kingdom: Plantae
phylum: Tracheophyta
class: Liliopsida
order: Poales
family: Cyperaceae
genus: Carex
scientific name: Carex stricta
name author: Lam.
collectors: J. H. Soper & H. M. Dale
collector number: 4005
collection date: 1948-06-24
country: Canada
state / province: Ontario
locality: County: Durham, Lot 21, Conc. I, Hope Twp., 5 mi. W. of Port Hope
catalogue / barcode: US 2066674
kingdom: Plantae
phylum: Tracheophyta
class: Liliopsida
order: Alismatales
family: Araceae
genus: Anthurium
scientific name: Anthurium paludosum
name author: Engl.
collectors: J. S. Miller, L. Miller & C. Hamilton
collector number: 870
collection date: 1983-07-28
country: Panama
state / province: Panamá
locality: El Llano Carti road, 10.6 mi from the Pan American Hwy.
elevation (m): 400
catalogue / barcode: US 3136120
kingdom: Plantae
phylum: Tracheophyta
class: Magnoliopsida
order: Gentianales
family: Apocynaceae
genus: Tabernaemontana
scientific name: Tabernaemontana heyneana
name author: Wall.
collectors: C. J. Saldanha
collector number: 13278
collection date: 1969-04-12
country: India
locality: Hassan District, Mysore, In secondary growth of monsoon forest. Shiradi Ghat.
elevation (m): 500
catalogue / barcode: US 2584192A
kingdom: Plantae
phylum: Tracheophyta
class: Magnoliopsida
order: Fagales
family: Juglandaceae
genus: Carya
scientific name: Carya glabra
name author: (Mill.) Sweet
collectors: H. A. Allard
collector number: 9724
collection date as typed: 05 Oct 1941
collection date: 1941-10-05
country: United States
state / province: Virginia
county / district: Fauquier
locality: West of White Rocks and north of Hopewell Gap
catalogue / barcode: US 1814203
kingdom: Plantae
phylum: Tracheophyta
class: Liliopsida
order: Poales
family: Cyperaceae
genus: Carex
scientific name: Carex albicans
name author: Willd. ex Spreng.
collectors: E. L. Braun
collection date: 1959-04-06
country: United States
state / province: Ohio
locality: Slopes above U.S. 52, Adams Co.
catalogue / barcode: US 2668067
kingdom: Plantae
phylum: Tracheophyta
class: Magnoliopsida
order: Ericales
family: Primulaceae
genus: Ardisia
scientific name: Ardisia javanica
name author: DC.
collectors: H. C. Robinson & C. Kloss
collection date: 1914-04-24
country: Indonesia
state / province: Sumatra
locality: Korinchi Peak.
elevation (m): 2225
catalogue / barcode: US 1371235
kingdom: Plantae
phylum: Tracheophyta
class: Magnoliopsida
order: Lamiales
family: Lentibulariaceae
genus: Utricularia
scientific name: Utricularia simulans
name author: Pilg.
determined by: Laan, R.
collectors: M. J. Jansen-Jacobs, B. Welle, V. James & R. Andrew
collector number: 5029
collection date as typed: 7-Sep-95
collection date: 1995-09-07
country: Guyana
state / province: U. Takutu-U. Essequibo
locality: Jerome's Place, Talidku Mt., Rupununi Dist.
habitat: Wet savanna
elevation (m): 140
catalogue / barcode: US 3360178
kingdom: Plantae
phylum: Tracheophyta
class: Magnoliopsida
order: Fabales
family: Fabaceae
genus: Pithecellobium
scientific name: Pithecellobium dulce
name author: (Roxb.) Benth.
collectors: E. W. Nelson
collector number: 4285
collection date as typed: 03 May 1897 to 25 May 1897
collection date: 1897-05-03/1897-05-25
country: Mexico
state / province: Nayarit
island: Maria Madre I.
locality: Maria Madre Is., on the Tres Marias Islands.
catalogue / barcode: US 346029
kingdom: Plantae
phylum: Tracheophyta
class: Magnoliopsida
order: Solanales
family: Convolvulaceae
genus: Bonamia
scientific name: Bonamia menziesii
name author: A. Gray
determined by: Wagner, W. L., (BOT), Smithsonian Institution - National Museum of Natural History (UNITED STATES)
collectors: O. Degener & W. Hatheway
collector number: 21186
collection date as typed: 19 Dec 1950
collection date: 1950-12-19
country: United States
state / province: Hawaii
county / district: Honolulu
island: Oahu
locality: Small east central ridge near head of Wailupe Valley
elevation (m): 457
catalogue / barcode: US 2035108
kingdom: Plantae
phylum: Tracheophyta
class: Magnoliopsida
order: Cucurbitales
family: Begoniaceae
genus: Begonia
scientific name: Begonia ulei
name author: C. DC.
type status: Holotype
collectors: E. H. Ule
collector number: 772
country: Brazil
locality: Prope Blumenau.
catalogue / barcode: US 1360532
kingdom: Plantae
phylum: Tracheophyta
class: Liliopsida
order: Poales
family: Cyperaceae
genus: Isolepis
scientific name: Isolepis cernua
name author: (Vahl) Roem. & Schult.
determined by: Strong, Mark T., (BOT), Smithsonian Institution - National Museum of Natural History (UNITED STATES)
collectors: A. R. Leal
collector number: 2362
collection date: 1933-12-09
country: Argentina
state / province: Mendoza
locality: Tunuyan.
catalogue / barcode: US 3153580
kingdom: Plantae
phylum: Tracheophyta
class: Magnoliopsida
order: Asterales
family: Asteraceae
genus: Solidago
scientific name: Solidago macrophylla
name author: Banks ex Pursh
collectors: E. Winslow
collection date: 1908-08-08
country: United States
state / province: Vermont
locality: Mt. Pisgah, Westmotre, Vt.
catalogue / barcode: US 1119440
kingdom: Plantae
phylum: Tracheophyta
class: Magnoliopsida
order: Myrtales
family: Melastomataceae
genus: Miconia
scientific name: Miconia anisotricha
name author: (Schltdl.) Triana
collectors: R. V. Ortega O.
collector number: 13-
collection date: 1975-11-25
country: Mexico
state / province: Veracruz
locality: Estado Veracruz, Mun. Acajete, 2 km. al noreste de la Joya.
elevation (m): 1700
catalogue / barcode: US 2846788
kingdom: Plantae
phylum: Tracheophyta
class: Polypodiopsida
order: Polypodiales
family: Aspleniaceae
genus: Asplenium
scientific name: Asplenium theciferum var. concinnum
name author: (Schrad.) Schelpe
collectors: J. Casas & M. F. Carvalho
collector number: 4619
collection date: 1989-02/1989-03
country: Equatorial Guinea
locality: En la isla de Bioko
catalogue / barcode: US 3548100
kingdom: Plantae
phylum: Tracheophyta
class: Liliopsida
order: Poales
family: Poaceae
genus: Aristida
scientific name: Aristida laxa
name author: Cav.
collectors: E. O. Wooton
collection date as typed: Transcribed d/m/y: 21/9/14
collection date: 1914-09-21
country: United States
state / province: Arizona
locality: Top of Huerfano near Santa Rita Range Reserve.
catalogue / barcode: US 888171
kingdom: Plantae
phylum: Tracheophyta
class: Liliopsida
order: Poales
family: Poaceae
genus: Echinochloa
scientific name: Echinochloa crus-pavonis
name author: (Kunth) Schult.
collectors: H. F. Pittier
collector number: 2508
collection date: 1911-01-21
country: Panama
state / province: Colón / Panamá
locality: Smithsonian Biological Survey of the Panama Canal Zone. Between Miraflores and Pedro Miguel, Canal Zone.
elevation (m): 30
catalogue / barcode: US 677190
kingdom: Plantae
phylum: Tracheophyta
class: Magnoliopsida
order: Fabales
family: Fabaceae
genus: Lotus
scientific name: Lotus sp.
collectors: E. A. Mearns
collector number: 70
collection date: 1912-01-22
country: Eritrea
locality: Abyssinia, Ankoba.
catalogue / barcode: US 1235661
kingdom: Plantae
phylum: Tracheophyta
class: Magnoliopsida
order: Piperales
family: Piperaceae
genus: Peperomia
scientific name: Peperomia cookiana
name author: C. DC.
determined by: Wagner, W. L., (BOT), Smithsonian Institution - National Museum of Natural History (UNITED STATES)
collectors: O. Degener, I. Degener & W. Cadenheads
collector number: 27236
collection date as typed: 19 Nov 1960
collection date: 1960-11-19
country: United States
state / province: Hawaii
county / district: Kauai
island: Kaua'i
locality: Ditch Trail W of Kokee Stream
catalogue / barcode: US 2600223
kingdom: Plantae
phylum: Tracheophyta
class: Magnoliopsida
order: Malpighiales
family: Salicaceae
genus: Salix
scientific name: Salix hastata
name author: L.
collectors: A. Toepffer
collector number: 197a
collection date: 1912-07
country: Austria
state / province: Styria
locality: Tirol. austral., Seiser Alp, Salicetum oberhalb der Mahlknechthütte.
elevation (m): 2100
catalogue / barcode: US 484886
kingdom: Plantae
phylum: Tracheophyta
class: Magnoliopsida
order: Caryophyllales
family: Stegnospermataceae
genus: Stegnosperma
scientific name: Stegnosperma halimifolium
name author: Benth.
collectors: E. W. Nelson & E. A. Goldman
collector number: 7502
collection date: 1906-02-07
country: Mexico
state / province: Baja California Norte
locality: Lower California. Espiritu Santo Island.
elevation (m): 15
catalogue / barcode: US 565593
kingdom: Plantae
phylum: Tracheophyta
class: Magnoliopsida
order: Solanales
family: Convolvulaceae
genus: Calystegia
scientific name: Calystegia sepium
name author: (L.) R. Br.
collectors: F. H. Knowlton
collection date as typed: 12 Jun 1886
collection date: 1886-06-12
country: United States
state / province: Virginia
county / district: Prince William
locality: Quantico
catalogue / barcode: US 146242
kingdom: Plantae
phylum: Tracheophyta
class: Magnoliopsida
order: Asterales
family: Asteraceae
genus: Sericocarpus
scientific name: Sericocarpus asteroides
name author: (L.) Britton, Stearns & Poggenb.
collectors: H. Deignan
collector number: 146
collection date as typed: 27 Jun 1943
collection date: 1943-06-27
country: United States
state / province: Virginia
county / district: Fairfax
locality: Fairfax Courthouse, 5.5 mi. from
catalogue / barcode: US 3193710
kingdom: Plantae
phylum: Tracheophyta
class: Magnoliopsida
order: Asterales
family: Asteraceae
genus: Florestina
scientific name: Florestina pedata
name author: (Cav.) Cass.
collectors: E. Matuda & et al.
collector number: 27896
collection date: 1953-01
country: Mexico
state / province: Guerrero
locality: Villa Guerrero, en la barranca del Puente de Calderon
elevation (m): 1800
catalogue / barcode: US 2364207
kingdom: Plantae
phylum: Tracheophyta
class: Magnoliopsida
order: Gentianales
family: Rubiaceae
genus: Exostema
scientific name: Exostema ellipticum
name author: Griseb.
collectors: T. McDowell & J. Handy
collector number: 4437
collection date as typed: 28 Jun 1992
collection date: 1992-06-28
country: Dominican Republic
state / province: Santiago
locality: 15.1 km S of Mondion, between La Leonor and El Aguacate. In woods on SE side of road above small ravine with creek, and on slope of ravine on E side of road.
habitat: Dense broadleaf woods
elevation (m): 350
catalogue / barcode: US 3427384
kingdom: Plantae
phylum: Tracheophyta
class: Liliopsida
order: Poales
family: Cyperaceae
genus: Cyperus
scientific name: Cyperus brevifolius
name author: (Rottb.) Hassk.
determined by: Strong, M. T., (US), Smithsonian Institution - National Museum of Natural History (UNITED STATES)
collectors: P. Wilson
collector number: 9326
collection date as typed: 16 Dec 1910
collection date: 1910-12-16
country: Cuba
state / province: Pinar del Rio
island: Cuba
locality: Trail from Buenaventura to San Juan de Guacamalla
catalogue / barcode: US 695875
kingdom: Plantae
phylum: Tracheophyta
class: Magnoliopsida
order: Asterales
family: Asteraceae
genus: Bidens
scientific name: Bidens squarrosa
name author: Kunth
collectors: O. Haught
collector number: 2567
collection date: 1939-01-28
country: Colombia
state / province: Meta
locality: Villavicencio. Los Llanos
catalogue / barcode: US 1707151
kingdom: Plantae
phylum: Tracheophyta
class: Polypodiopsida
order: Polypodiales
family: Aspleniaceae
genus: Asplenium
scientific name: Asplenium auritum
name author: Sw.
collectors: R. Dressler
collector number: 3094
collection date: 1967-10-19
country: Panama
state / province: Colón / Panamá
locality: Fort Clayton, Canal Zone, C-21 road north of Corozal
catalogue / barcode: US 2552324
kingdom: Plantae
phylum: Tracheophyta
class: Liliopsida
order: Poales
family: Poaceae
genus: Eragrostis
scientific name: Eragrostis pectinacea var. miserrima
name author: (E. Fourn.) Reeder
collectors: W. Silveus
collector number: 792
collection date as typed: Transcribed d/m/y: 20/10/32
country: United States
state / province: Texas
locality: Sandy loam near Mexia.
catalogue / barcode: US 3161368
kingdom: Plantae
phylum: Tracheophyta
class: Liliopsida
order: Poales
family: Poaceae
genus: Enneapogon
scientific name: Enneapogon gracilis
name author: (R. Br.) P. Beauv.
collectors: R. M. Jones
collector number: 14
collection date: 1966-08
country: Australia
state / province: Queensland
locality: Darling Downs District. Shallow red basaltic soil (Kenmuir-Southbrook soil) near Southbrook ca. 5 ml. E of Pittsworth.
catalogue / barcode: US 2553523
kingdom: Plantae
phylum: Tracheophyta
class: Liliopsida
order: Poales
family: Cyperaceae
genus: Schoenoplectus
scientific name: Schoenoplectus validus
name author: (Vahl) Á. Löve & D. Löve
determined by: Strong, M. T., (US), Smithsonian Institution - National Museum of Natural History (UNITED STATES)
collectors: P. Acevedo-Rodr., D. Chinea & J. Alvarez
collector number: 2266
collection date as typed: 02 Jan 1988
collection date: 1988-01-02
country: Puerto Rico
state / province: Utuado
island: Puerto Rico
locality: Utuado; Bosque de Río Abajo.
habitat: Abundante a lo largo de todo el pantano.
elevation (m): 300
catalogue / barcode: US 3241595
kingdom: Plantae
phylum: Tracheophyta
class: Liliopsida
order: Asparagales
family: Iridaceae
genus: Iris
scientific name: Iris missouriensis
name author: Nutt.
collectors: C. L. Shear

•••••

Schreib die Zeilen noch einmal ab und tausch dabei „name author“ gegen „authority“ aus, sonst bleibt alles gleich. Fang mit der ersten Zeile an und hör mit der Zeile auf, in der „state / province: Ontario“ steht.

[Deine Antwort]:
kingdom: Plantae
phylum: Tracheophyta
class: Liliopsida
order: Poales
family: Cyperaceae
genus: Carex
scientific name: Carex stricta
authority: Lam.
collectors: J. H. Soper & H. M. Dale
collector number: 4005
collection date: 1948-06-24
country: Canada
state / province: Ontario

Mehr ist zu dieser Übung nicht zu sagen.